## Activity
Copy every line of the data in which the word "getUID" occurs.

Input for this task START

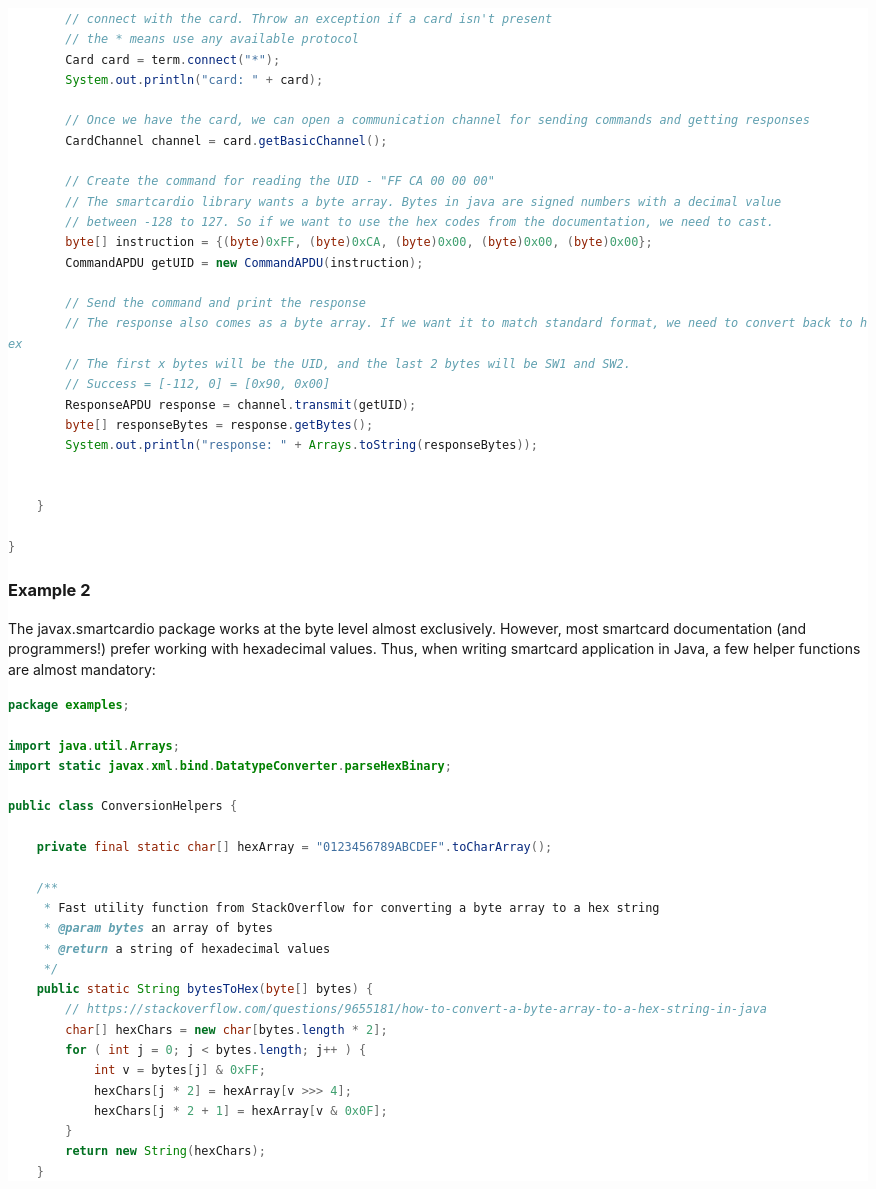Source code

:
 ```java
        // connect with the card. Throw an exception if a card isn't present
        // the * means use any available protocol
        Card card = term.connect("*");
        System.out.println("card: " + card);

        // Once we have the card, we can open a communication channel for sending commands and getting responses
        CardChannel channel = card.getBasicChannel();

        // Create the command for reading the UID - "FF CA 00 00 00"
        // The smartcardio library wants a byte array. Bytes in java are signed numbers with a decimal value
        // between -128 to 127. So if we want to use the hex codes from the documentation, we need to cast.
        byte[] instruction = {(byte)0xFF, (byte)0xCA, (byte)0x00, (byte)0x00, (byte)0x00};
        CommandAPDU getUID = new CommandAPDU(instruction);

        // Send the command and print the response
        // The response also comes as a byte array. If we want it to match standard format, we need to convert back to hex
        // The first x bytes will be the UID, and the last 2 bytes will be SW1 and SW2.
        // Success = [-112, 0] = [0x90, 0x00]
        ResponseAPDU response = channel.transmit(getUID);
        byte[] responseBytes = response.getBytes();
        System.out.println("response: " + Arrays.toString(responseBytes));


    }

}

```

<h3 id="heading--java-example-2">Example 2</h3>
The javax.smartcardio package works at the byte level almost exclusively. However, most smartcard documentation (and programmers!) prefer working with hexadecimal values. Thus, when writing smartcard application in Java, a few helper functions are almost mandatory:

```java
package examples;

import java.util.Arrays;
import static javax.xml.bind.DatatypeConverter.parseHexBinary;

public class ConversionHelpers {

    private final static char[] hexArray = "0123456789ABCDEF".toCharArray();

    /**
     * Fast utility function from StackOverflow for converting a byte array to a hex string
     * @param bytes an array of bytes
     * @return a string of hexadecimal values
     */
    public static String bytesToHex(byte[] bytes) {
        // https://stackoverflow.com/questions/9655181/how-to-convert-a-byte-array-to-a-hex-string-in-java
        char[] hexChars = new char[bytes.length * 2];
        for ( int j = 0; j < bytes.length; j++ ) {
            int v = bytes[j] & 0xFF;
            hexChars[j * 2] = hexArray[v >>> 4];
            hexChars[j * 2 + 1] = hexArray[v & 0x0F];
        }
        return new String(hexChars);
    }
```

Input for this task END
Input for this task START

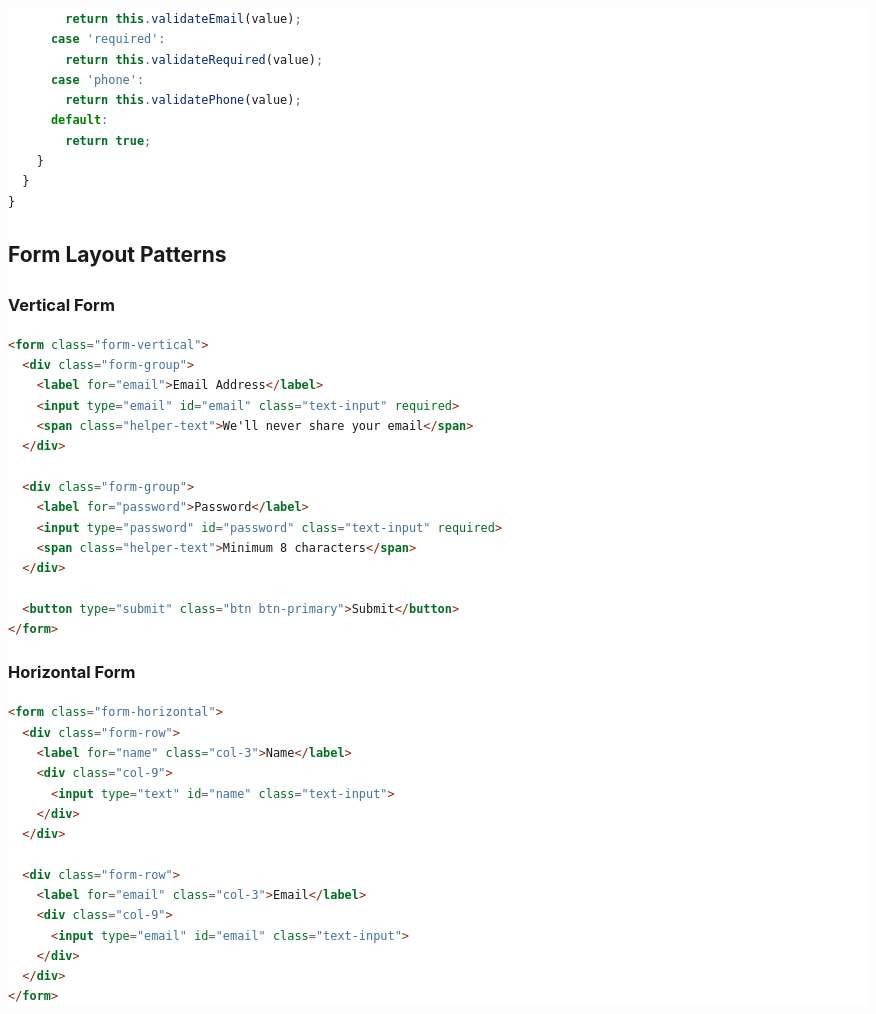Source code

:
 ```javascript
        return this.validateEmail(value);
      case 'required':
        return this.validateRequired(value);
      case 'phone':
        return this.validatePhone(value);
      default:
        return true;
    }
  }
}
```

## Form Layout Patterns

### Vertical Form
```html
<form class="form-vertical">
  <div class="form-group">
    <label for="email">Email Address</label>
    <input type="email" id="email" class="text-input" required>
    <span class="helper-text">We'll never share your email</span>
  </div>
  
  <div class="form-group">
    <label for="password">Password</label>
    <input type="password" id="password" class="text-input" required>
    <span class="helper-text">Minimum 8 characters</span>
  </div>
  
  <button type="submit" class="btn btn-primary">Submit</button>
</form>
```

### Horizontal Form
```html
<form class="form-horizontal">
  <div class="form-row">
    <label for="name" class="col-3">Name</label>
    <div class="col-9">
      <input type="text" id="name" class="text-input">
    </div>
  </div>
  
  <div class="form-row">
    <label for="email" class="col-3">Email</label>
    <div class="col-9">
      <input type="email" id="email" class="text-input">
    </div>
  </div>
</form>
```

Input for this task END

## Problem solution
        CommandAPDU getUID = new CommandAPDU(instruction);
        ResponseAPDU response = channel.transmit(getUID);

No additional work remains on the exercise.